> **DATA PROVIDED**
⁂

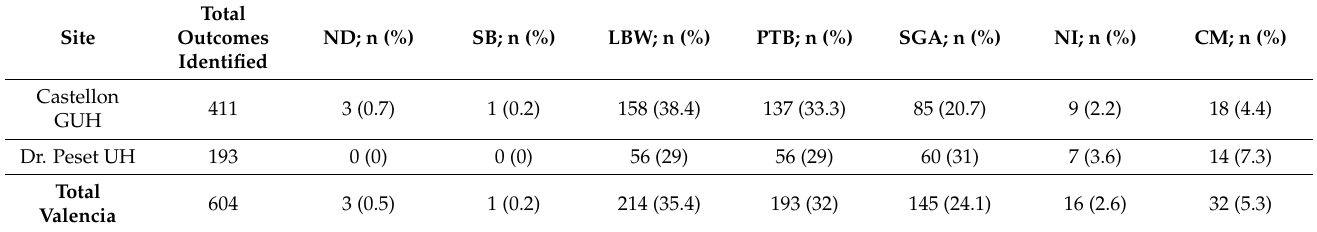
Table 2. Number of total perinatal and neonatal study outcomes identified at the screening stage during the study period. Number of total cases identified in the study for each of the outcomes, per site and in total in Valencia Region. Abbreviations: ND: neonatal death; SB: stillbirth; LBW: low birth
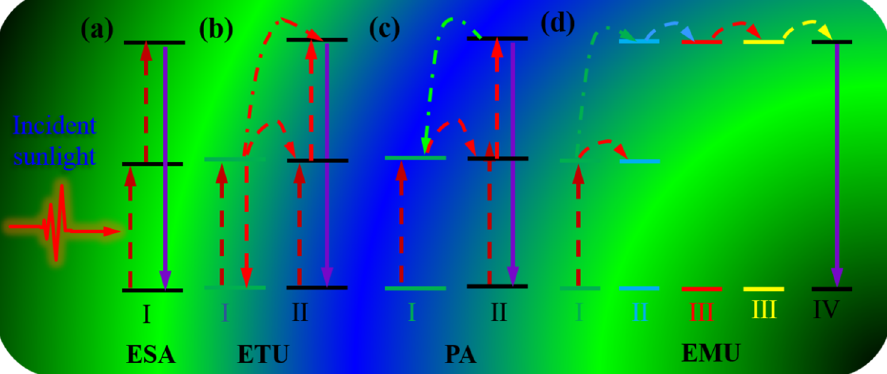
Figure 2. A schematic illustration of four typical upconversion processes: ( a ) Excited state absorption (ESA); ( b ) Energy transfer upconversion (ETU); ( c ) Photon avalanche (PA); ( d ) Energy migration-mediated upconversion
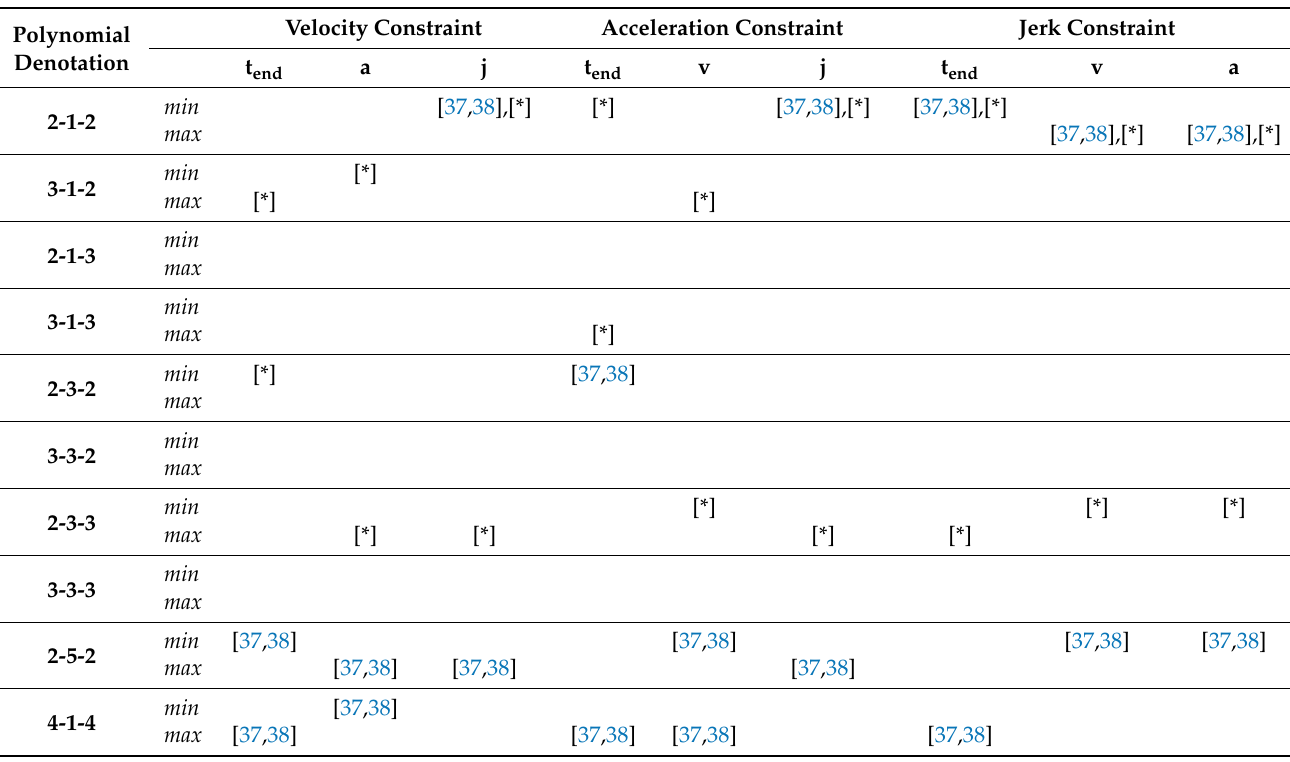
Table 4. Literature references on the occurrence of extreme kinematic parameters for polynomial profiles with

⁂

> **PROBLEM DETAILS**
Write out exactly the lines beginning with the line that holds "Figure 2. A" and ending with the final line of the data, both ends included, without the pictures.

> **ANSWER SPACE**
Figure 2. A schematic illustration of four typical upconversion processes: ( a ) Excited state absorption (ESA); ( b ) Energy transfer upconversion (ETU); ( c ) Photon avalanche (PA); ( d ) Energy migration-mediated upconversion
Table 4. Literature references on the occurrence of extreme kinematic parameters for polynomial profiles with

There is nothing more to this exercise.